El homo ludens se encuentra comprendido dentro de la esfera del homo simbólicus: el hombre no sólo se adapta a su entorno de manera funcional, es decir, produciendo respuestas mecánicas a los estímulos del entorno para lograr sobrevivir; sino que, además, el ser humano goza de una "dimensión simbólica". Un mecanismo por medio del cual interactúa con el mundo, "donde la respuesta es demorada, interrumpida y retardada por un lento proceso de desciframiento, comprensión o interpretación de la realidad. No hay salida a este orden natural humano", sostiene por su parte Blanca Solares Altamirano (10).

Por medio de este proceso de interpretación, el hombre "recrea la realidad como universo simbólico"; un universo dentro del cual encuentran su origen muchas facetas humanas como el lenguaje, el mito, el arte y la religión. Aspectos de la existencia humana que ya en su obra Huizinga ha relacionado con el juego.

Como indicara Scheines en su intervención, frente a los altibajos de la vida, el hombre sueña con ser un jugador y escapar de su condición de juguete de los dioses: "modificar algo, divertirse, inventar, crear, imaginar, eso es jugar".

Otra cosa es -teniendo en cuenta esta relación que existe entre el juego y lo simbólico, la capacidad humana de interpretar la realidad-, el reflexionar acerca de los tipos de juego que caracterizan a las sociedades actuales y en qué grado lo lúdico se encuentra presente en lo cotidiano como una forma de evasión.

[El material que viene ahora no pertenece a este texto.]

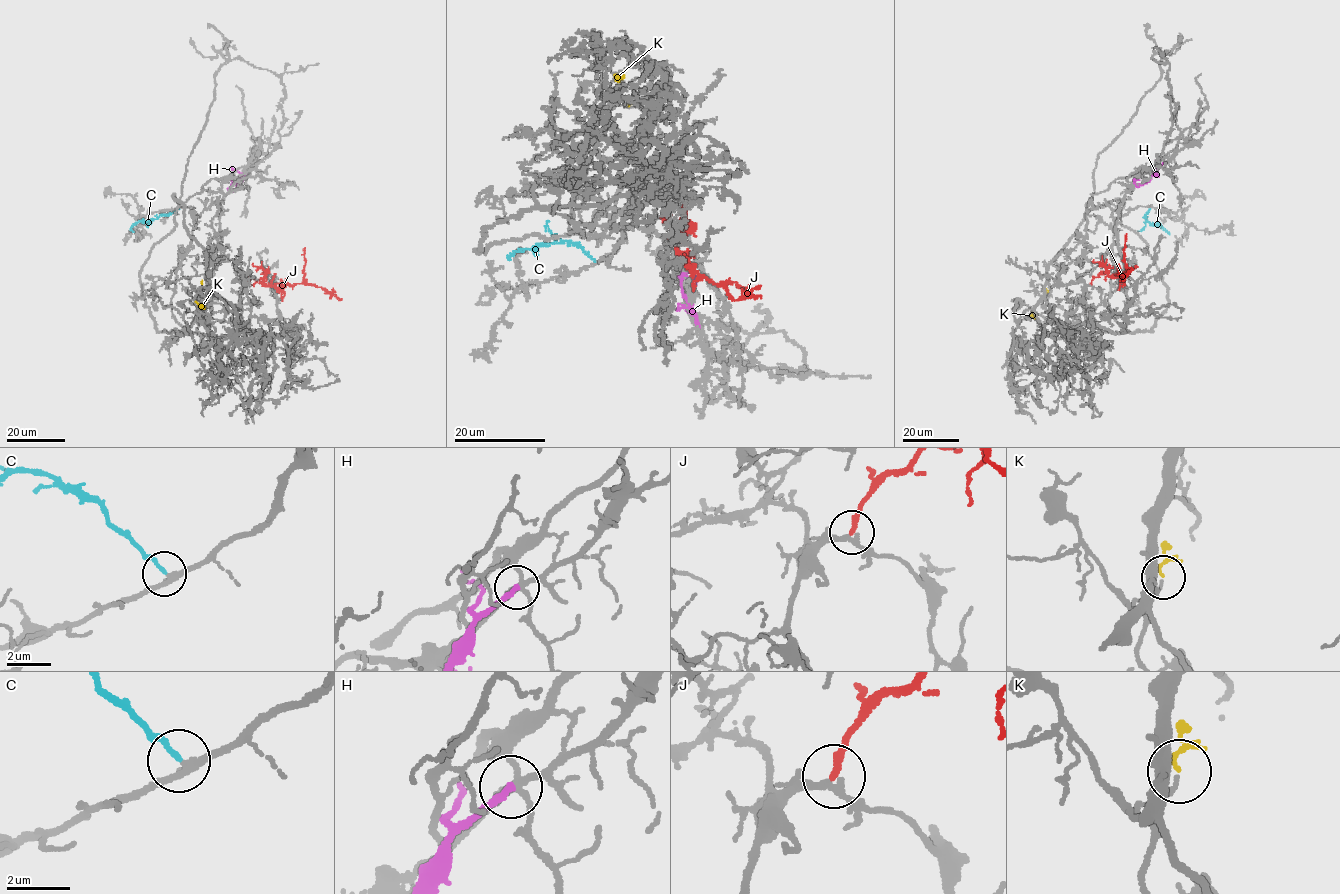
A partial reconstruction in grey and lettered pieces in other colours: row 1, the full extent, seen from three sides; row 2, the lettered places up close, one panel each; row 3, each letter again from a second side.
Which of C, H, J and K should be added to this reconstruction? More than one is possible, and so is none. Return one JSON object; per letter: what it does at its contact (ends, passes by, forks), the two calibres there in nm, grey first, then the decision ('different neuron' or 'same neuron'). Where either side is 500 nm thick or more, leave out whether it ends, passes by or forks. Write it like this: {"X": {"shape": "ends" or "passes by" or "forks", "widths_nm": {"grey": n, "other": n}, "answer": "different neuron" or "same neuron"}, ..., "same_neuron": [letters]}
{"C": {"shape": "ends", "widths_nm": {"grey": 200, "other": 160}, "answer": "same neuron"}, "H": {"shape": "ends", "widths_nm": {"grey": 240, "other": 200}, "answer": "different neuron"}, "J": {"shape": "ends", "widths_nm": {"grey": 240, "other": 240}, "answer": "same neuron"}, "K": {"shape": "passes by", "widths_nm": {"grey": 130, "other": 90}, "answer": "different neuron"}, "same_neuron": ["C", "J"]}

1) Carlos Bolivar Bonilla B. "Lúdica y ludopatía". Kinesis No.26.

2) Lenore Terr. "El juego: Por qué los adultos necesitan jugar". Paidós, 2000.

3) Johan Huizinga. "Homo ludens". Colección de Historia, Alianza/Emecé, 2000 (Primera edición del libro: 1954).

4) Idem.

5) Dossier "Estética del juego". Facultad de Ciencias Sociales, Universidad Javeriana de Colombia.

6) Idem.

7) Idem

8) Graciela Scheines. "Juegos inocentes, juegos terribles". Conferencia realizada en la facultad de filosofía y Letras, Universidad de Buenos Aires.

9) Blanca Solares Altamirano. Centro Regional de Investigaciones Multidisciplinarias, México. "El símbolo y el hombre. Más allá de un felino: El Gato y su dimensión simbólica". Y ponencia presentada en la mesa "Ser humano: rito, mito y significado", organizada por la coordinación de investigación de la universidad Intercontinental, México. 1999.

Desde múltiples disciplinas se ha investigado en el mundo lúdico y se ha intentado definir el juego. Aunque con sus diferencias, los autores han coincidido en señalar determinados factores que caracterizan a este fenómeno. Algunos de ellos son la autonomía y la libertad, y su distanciamiento de la vida corriente. Se trata de una esfera íntimamente vinculada con la facultad simbólica del hombre; aquélla que, por naturaleza, le obliga a interpretar la realidad.